# Keep checking the rally and show pages.



## suedi_55 (Aug 8, 2006)

If you have`nt checked the rally list lately, keep checking, as there might be a new one added or you might find you can make one after all!!
Why not check the attendees lists, as you might find that someone you know is going and you would like to join them!! 
We have such a good membership base now, that it would be great to improve the attendees lists on the rallies/shows.



Suedi_55 
Rally Assistant.


----------



## carol (May 9, 2005)

It's true they are easy to miss I must say

Carol

PS - Sue get well soon!


----------



## suedi_55 (Aug 8, 2006)

Thanks Carol.


----------



## LadyJ (May 9, 2005)

As Sue says keep checking folks as we do add to the list every so often.

They are all listed here

MHF Rallies & Meets

All you have to do is click on the blue bit for the rally you fancy and all the details are displayed.
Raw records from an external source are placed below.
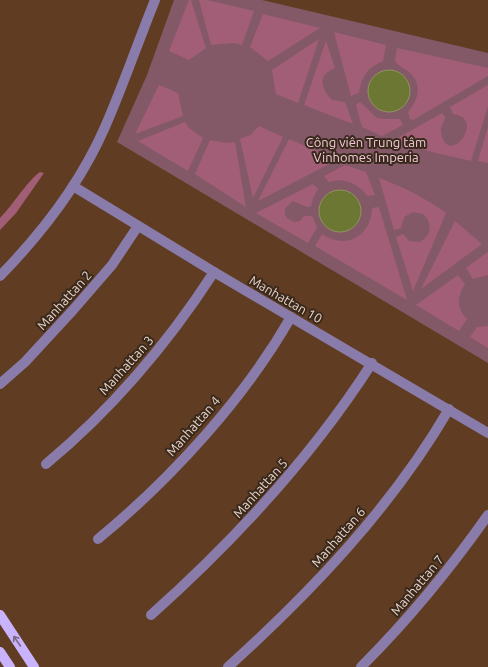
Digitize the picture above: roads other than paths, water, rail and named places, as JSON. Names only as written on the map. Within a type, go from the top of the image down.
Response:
[{"type":"main road","points":[[0,615],[34,667]]},
{"type":"main road","points":[[0,652],[10,667]]},
{"type":"street","points":[[0,276],[19,256],[73,186],[104,128],[155,0]]},
{"type":"street","name":"Manhattan 10","points":[[73,186],[214,272],[372,363],[488,433]]},
{"type":"street","name":"Manhattan 2","points":[[0,384],[25,362],[73,310],[112,265],[138,226]]},
{"type":"street","name":"Manhattan 3","points":[[46,464],[75,439],[135,376],[192,307],[214,272]]},
{"type":"street","name":"Manhattan 4","points":[[98,539],[128,514],[205,434],[271,352],[291,317]]},
{"type":"street","name":"Manhattan 5","points":[[151,615],[246,524],[287,478],[323,434],[372,363]]},
{"type":"street","name":"Manhattan 6","points":[[228,667],[273,625],[349,546],[391,495],[419,457],[449,409]]},
{"type":"street","name":"Manhattan 7","points":[[361,667],[385,643],[435,584],[488,515]]},
{"type":"park label","name":"Công viên Trung tâm Vinhomes Imperia","points":[[366,150]]}]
If you want to join the rally then click on the blue bit that says "I want to reserve a provisional place at this Show/ Standard Rally"
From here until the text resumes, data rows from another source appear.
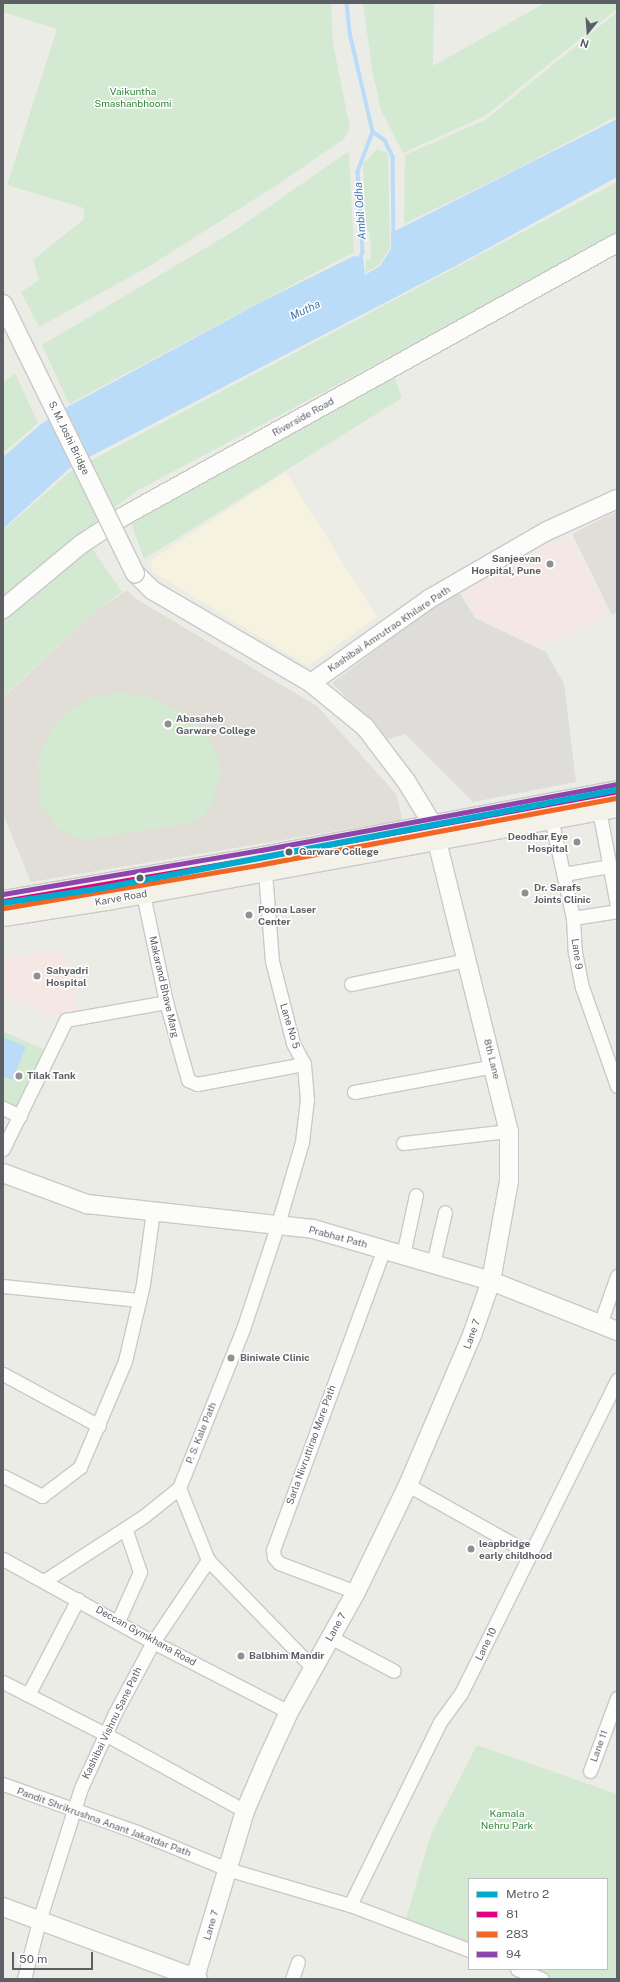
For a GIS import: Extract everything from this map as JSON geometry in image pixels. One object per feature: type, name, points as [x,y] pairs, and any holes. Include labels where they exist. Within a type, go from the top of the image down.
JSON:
[{"type":"main road","name":"Karve Road","points":[[3,916],[143,894],[265,872],[617,791]]},
{"type":"main road","name":"Karve Road","points":[[3,901],[434,833],[551,818],[608,808]]},
{"type":"street","name":"Riverside Road","points":[[3,610],[80,545],[119,519],[617,243]]},
{"type":"street","name":"S. M. Joshi Bridge","points":[[3,304],[135,573],[152,590],[310,683]]},
{"type":"street","name":"Kashibai Amrutrao Khilare Path","points":[[310,683],[429,599],[547,530],[617,498]]},
{"type":"street","name":"8th Lane","points":[[310,683],[365,727],[406,781],[434,833],[494,1066],[509,1131],[509,1181],[491,1282]]},
{"type":"street","points":[[608,808],[610,866],[617,905]]},
{"type":"street","name":"Lane 9","points":[[551,818],[573,918],[575,952],[582,987],[617,1086]]},
{"type":"street","points":[[564,874],[610,866]]},
{"type":"street","name":"Lane No 5","points":[[265,872],[272,961],[293,1043],[304,1064],[307,1099],[302,1142],[278,1224]]},
{"type":"street","name":"Makarand Bhave Marg","points":[[143,894],[166,1002],[188,1080],[197,1084],[304,1064]]},
{"type":"street","points":[[573,918],[617,911]]},
{"type":"street","points":[[351,984],[466,960]]},
{"type":"street","points":[[3,1149],[66,1020],[166,1002]]},
{"type":"street","points":[[354,1092],[494,1066]]},
{"type":"street","points":[[3,1108],[20,1116]]},
{"type":"street","points":[[403,1143],[509,1131]]},
{"type":"street","name":"Prabhat Path","points":[[3,1173],[87,1204],[313,1228],[491,1282],[617,1331]]},
{"type":"street","points":[[403,1255],[416,1194]]},
{"type":"street","points":[[3,1477],[42,1496],[80,1467],[99,1426],[125,1361],[139,1300],[153,1211]]},
{"type":"street","points":[[433,1264],[445,1212]]},
{"type":"street","name":"P. S. Kale Path","points":[[44,1581],[144,1516],[179,1488],[244,1329],[278,1224]]},
{"type":"street","name":"Sarla Nivruttirao More Path","points":[[356,1592],[279,1563],[274,1557],[273,1550],[384,1250]]},
{"type":"street","points":[[600,1324],[617,1276]]},
{"type":"street","name":"Lane 7","points":[[196,1979],[227,1869],[246,1811],[289,1712],[356,1592],[408,1485],[453,1385],[491,1282]]},
{"type":"street","points":[[3,1286],[139,1300]]},
{"type":"street","points":[[3,1374],[99,1426]]},
{"type":"street","name":"Lane 10","points":[[350,1905],[440,1722],[462,1693],[617,1380]]},
{"type":"street","points":[[408,1485],[531,1554]]},
{"type":"street","points":[[179,1488],[208,1560],[313,1668]]},
{"type":"street","points":[[118,1621],[140,1572],[125,1528]]},
{"type":"street","name":"Deccan Gymkhana Road","points":[[3,1559],[118,1621],[153,1642],[289,1712]]},
{"type":"street","name":"Kashibai Vishnu Sane Path","points":[[39,1921],[75,1810],[80,1788],[105,1734],[153,1642],[208,1560]]},
{"type":"street","points":[[28,1695],[78,1599]]},
{"type":"street","points":[[330,1637],[394,1671]]},
{"type":"street","points":[[3,1682],[105,1734],[246,1811]]},
{"type":"street","name":"Lane 11","points":[[590,1771],[617,1698]]},
{"type":"street","name":"Pandit Shrikrushna Anant Jakatdar Path","points":[[3,1784],[137,1832],[227,1869],[350,1905],[468,1950]]},
{"type":"street","points":[[3,1907],[196,1979]]},
{"type":"street","points":[[24,1979],[39,1921]]},
{"type":"street","points":[[292,1979],[298,1962]]},
{"type":"street","points":[[519,1973],[542,1979]]},
{"type":"shaded area","points":[[286,472],[377,617],[308,666],[153,572],[151,560]]},
{"type":"shaded area","points":[[617,511],[617,612],[612,615],[572,534]]},
{"type":"shaded area","name":"Sanjeevan Hospital, Pune","points":[[569,535],[610,615],[538,647],[476,616],[462,592]]},
{"type":"shaded area","name":"Abasaheb Garware College","points":[[127,590],[136,599],[317,706],[397,795],[402,820],[31,882],[3,814],[3,698],[93,613]]},
{"type":"shaded area","points":[[459,592],[475,618],[546,652],[564,684],[576,782],[473,802],[405,734],[388,739],[332,683],[435,605]]},
{"type":"shaded area","name":"Sahyadri Hospital","points":[[64,950],[79,1011],[50,1018],[3,995],[3,958]]},
{"type":"green space","name":"Vaikuntha Smashanbhoomi","points":[[3,3],[331,3],[333,44],[350,128],[344,139],[277,185],[148,267],[39,327],[21,292],[39,280],[33,260],[84,219],[84,208],[7,185],[57,29],[3,12]]},
{"type":"green space","points":[[363,3],[434,3],[433,66],[545,3],[617,3],[617,9],[485,116],[403,153],[381,110],[372,69]]},
{"type":"green space","points":[[617,12],[617,116],[515,170],[404,224],[405,155],[487,119]]},
{"type":"green space","points":[[377,149],[388,153],[390,248],[379,265],[365,273],[366,260],[371,260],[370,231],[366,231],[363,164]]},
{"type":"green space","points":[[349,151],[354,252],[69,404],[42,345],[234,231]]},
{"type":"green space","points":[[617,182],[617,233],[454,323],[140,489],[95,522],[3,599],[3,530],[71,471]]},
{"type":"green space","points":[[15,373],[38,423],[3,453],[3,383]]},
{"type":"green space","points":[[394,376],[402,398],[144,559],[131,523],[295,426]]},
{"type":"green space","points":[[92,548],[122,592],[93,613],[3,697],[3,619],[39,587]]},
{"type":"green space","points":[[118,693],[147,696],[188,717],[207,735],[219,758],[221,770],[213,800],[205,813],[193,823],[85,840],[71,836],[58,828],[40,804],[38,762],[48,735],[66,713],[90,698]]},
{"type":"green space","name":"Tilak Tank","points":[[3,1031],[47,1051],[21,1109],[3,1101]]},
{"type":"green space","name":"Kamala Nehru Park","points":[[477,1745],[617,1794],[617,1979],[555,1979],[532,1970],[608,1970],[608,1878],[468,1878],[468,1944],[406,1918],[431,1834]]},
{"type":"water","name":"Mutha","points":[[617,119],[617,177],[463,262],[72,466],[3,529],[3,457],[41,424],[69,406],[261,302],[354,256],[363,257],[365,275],[380,266],[391,249],[391,233]]},
{"type":"water","points":[[3,1037],[26,1047],[12,1080],[3,1076]]},
{"type":"waterway","name":"Ambil Odha","points":[[347,3],[350,33],[373,132],[358,172],[363,252],[360,260]]},
{"type":"waterway","name":"Ambil Odha","points":[[373,132],[385,140],[393,157],[394,235]]},
{"type":"railway","points":[[453,828],[512,810]]},
{"type":"metro line","name":"2","points":[[3,903],[97,889],[617,790]]},
{"type":"transit line","name":"94","points":[[3,894],[261,850],[616,784]]},
{"type":"transit line","name":"81","points":[[3,901],[262,857],[617,791]]},
{"type":"transit line","name":"283","points":[[4,908],[263,864],[617,798]]},
{"type":"place","name":"Sanjeevan Hospital, Pune","points":[[550,564]]},
{"type":"place","name":"Abasaheb Garware College","points":[[168,724]]},
{"type":"place","name":"Deodhar Eye Hospital","points":[[577,842]]},
{"type":"place","name":"Garware College","points":[[289,852]]},
{"type":"place","name":"Dr. Sarafs Joints Clinic","points":[[525,893]]},
{"type":"place","name":"Poona Laser Center","points":[[249,915]]},
{"type":"place","name":"Sahyadri Hospital","points":[[37,976]]},
{"type":"place","name":"Tilak Tank","points":[[19,1076]]},
{"type":"place","name":"Biniwale Clinic","points":[[231,1358]]},
{"type":"place","name":"leapbridge early childhood","points":[[471,1549]]},
{"type":"place","name":"Balbhim Mandir","points":[[241,1656]]}]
This will add you to the rally list. If it is a show rally then you now have to book with the organiser i.e. Warners, Stone Leisure, Appletree, Event Developments etc.
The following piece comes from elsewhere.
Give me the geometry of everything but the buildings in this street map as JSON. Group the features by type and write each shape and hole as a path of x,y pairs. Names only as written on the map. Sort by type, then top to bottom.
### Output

If it is and ordinary standed rally then just do what it says in the description.

You should get an e.mail from us when you add your name to the rally list, once you have booked for show rallies just click on the link in the e.mail and that will confirm you on the rally list. This applies to all the rallies.

Jacquie


----------



## TASSLE (Sep 13, 2008)

We live near Brixham in south devon and would like to visit the show at Westpoint Exeter w/e 28 Feb. Is there a list of exhibitors available?
We could not go last year and I understand there weren't many there.
As we are fairly new to the motorhome game we always have a "shopping list"
Thanks


----------



## carol (May 9, 2005)

Hi Tassle

Look here: http://www.motorhomefacts.com/modules.php?name=Rallies&op=display_results&rid=195

All info there, have a good time, but don't forget as a subscriber, those goodies you are looking for may be available from www.outdoorbits.com and you get a 5% discount! Always worth a look

Carol


----------



## suedi_55 (Aug 8, 2006)

There are currently, 
18 rallies and 2 meets on the rally page.
I`m sure there must be at least one we can tempt you to?  

Suedi_55 rally assistant.


----------



## locovan (Oct 17, 2007)

The Stanford Firework rally seems to have gone in the Rally list for August 
Mavis


----------



## clianthus (Jul 8, 2006)

Looks good that meet doesn't it Mavis!

If anyone fancies going, have a look at it, link below, you'll have to be quick though there only looks to be 2 places left 8O 8O

http://www.motorhomefacts.com/modules.php?name=Rallies&op=display_results&rid=206


----------



## locovan (Oct 17, 2007)

clianthus said:


> Looks good that meet doesn't it Mavis!
> 
> If anyone fancies going, have a look at it, link below, you'll have to be quick though there only looks to be 2 places left 8O 8O
> 
> http://www.motorhomefacts.com/modules.php?name=Rallies&op=display_results&rid=206


Thanks for that I have saved it in my favourites
Why couldn't I find it though??
It looks good yes and I have the tickets already for that and the Pamphlets that came with it make it sound a great display
Mavis


----------



## clianthus (Jul 8, 2006)

Hi Mavis

It is right at the bottom of the Meets listings which are under the Rally listings:

http://www.motorhomefacts.com/modules.php?name=Rallies


----------



## suedi_55 (Aug 8, 2006)

Spring is here. The sun is out, and it`s time to think about your hols.
Check the rally/meets lists and add your name to the ones you fancy  

suedi_55 rally assistant.


----------